Stimuli sensitive copolymer poly( N- tert-butylacrylamide- ran-acrylamide): processing into thin films and their transitional behaviour

Abstract

Temperature sensitive polymer hydrogels are being extensively studied because of their potential applications in biomedical, robotics, and chemical industry. However, major hurdles in their development have been their slow response, low efficiency, and poor mechanical properties. One of the main reasons for these shortcomings is the difficulty of processing them into mechanically fine structures in polymer gel form.
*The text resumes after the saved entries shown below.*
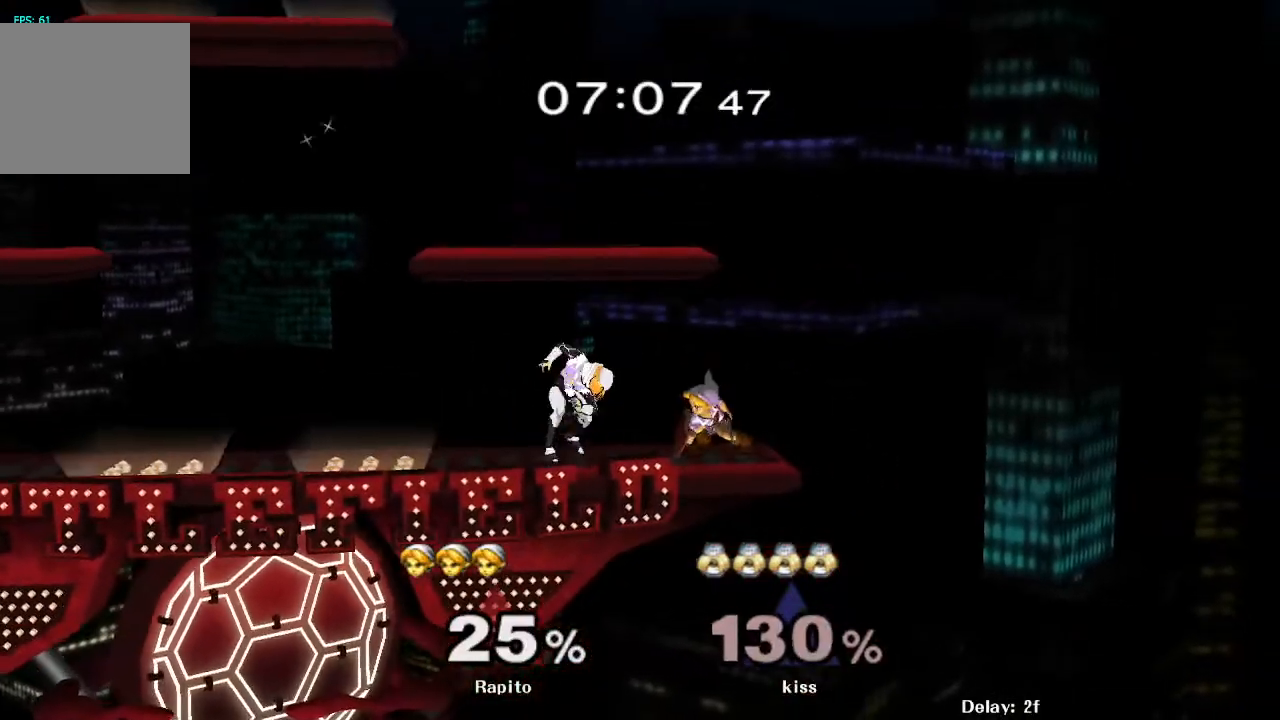
{"buttons": ["L1"], "left_stick": "left", "right_stick": "center", "events": [[17, "Y", "up"], [100, "left_stick", "center"], [117, "A", "down"], [217, "left_stick", "left"], [467, "A", "up"], [483, "L1", "down"]]}
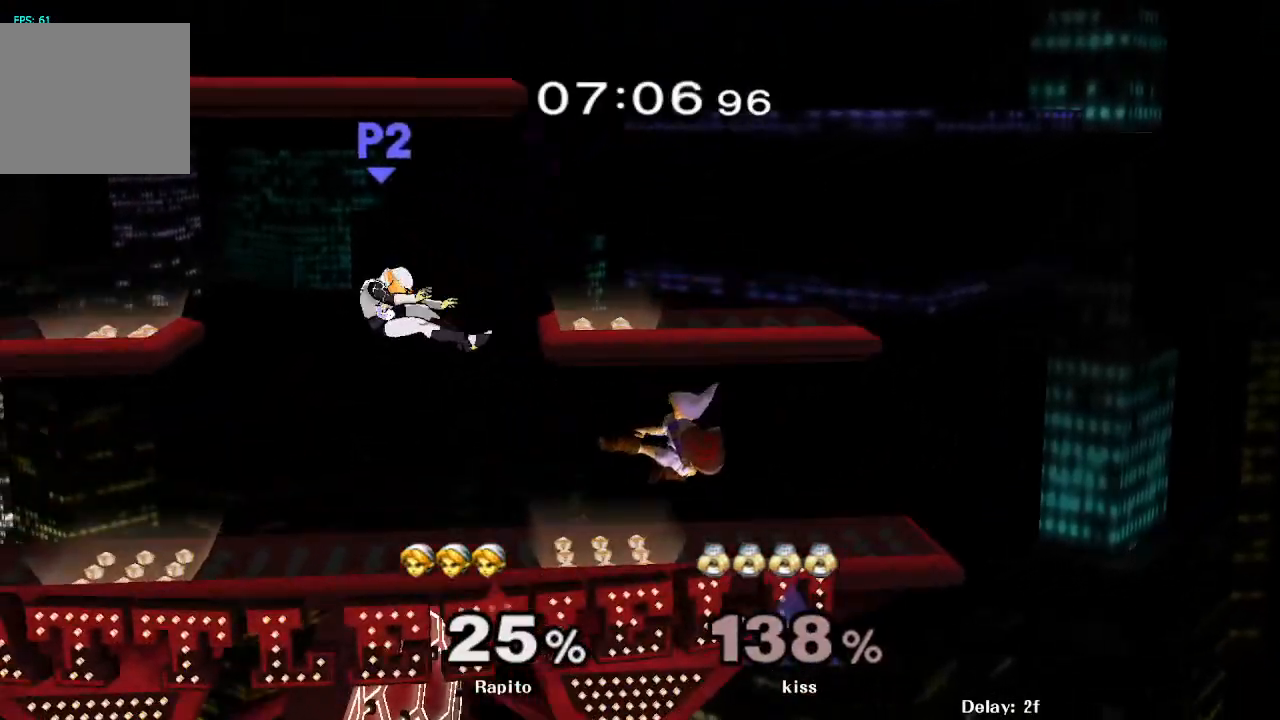
{"buttons": ["B"], "left_stick": "left", "right_stick": "center", "events": [[17, "left_stick", "down"], [83, "left_stick", "center"], [100, "L1", "up"], [167, "left_stick", "left"], [200, "Y", "down"], [250, "Y", "up"], [317, "B", "down"]]}
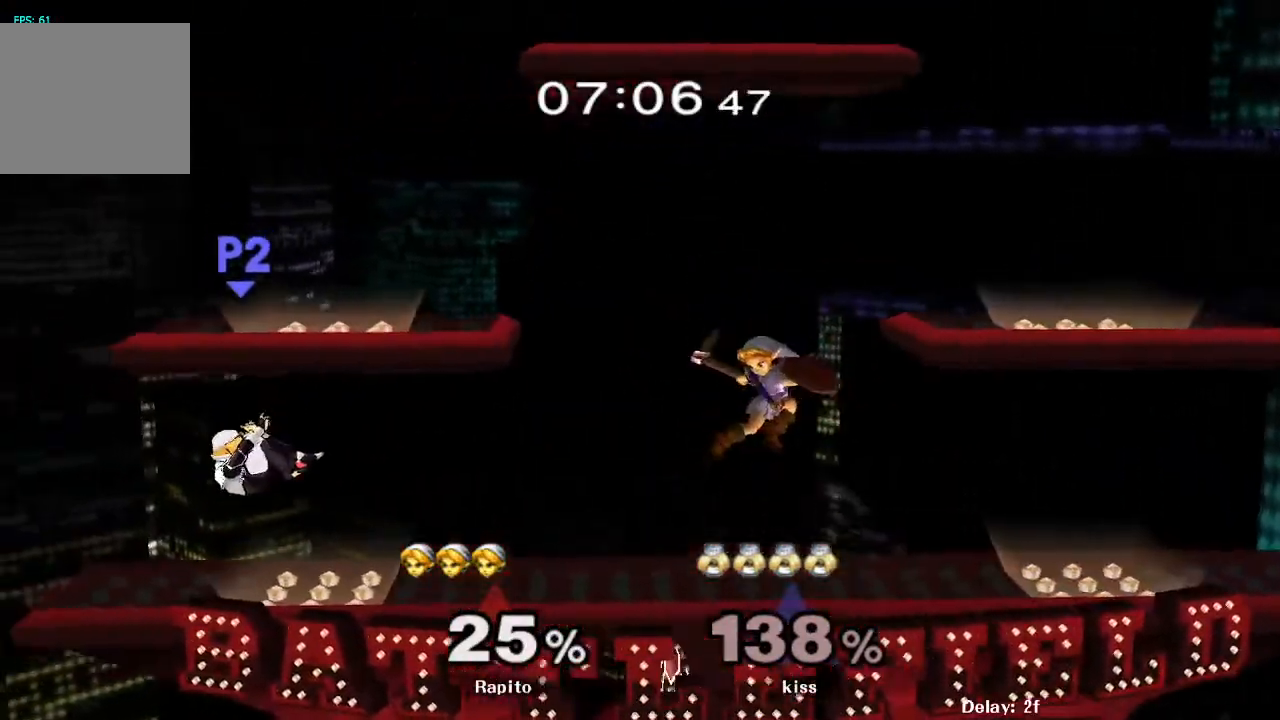
{"buttons": [], "left_stick": "center", "right_stick": "center", "events": [[233, "left_stick", "up-left"], [417, "B", "up"], [450, "left_stick", "center"]]}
In this work, a novel approach has been developed to process temperature sensitive copolymers based on acrylamide into mechanically stable thin films. A series of temperature sensitive random linear copolymers of N- tert-butylacrylamide (NTBA) and acrylamide (Am) were synthesized by solution polymerization method, using regulated dosing of comonomer Am having a higher reactivity ratio ( r Am=1.5) than NTBA ( r NTBA=0.5). Copolymers with varying feed ratios of NTBA and Am (80:20 to 20:80 mol%) were synthesized and characterized. The actual incorporation of less reactive comonomer NTBA was found to be lower than the feed and was found to vary between 75 mol% with feed of 80 and 11 mol% for a feed of 20%. Linear copolymer with 40:60 feed ratio of NTBA and Am monomers, with actual incorporation of NTBA to the extent of 27 mol%, was selected for processing. The copolymer films of thickness in the range of 10–200 microns could be obtained from aqueous solution in the presence of citric acid or 1,2,3,4-butane tetracarboxylic acid as crosslinkers and sodium hypophosphite as catalyst. Subsequently, the films were crosslinked at 150–160 °C to obtain mechanically strong insoluble films. The crosslinks were formed between reactive amide side groups of the acrylamide moiety of the polymer and the carboxylic acid group of the crosslinker. The transition temperatures of the crosslinked films were found to shift towards the lower temperature from 37 °C (in linear copolymer) to 22–25 °C. High surface to volume ratio of the prepared films lead to significant increase in swelling percentage from 490 to 2980% and faster response time from 1280 min (in the first cycle) to 5 min compared to polymerized-gel samples (2 mm disc) of the same composition.